Je pense qu’il a vu le tatouage pour la première fois dans la ville portuaire de Galveston (ville du Texas de bord de mer où Clark grandi ; la ville est dévastée par une tempête en 1900) sur des marins ; puis, pendant son séjour dans l'armée américaine et, plus tard, dans l'armée britannique. Plus jeune, il n'a jamais exercé de profession et s'est contenté d'un travail d'ouvrier ou de petits boulots, aussi l'idée de développer une compétence avec un certain prestige l'a séduit. La classe supérieure britannique se faisait tatouer. C’est devenu une mode et il y avait beaucoup de Britanniques en Afrique du Sud. L’armée britannique utilisait aussi le tatouage, mais je pense qu’il était plus question de se faire tatouer l'écusson de son régiment plutôt que d'identifier les individus. Par ailleurs, à cette époque, n'importe qui pouvait facilement acheter des kits de tatouage. En Angleterre ou aux États-Unis, ou auprès d'autres tatoueurs. Dans le livre, j'ai inclus quelques reçus de Novelties, un magasin en Angleterre qui vendait des pigments et des aiguilles.

Le contexte était donc favorable pour qui voulait se lancer dans la profession.

Oui, le tatouage était populaire parmi les personnes des classes moyennes et supérieures, en particulier les Britanniques. Le roi George était tatoué, tout comme Jennie Churchill (mère de Winston Churchill). De nombreux Boers étaient religieusement opposés aux tatouages, mais pas tous. Je crois que Clark a vu le tatouage comme un moyen de gagner sa vie pendant la guerre des Boers. Clark faisait ce que les clients voulaient, mais je ne pense pas qu'il se soit spécialisé dans les classes aisées comme le faisait Burchett. Celui-ci était plus célèbre que lui.
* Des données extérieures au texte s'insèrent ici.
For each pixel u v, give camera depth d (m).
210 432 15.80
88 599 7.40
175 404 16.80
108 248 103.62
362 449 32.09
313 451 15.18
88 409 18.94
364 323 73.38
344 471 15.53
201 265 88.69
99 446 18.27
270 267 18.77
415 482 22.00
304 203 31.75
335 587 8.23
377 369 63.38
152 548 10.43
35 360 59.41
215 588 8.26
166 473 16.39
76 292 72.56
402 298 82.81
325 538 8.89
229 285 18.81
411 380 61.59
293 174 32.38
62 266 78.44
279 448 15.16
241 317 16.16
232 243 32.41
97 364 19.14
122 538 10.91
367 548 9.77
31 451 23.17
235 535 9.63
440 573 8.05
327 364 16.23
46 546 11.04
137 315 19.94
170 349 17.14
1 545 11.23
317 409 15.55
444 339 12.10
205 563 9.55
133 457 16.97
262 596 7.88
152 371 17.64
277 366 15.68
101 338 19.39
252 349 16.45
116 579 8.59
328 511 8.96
Clark ouvre probablement son premier studio en 1906 et proclame même en 1908 être le seul tatoueur à Johannesburg. Sur des photos, on le voit bien habillé en costume, propre et bien rangé. Les affaires semblent bonnes et il semble jouir d'une position confortable. Peut-on dire qu'il réussi ?

Beaucoup des anciens voulaient conserver une image élégante. La vie était belle à Johannesburg et Clark semblait assez prospère. Il n'a cependant jamais acheté de propriété.

En 1910, il fait cette rencontre incroyable pour un jeune tatoueur inexpérimenté et de plus à l’autre bout du monde : George Burchett, le plus grand tatoueur de l’époque, avec qui il se lie d'amitié.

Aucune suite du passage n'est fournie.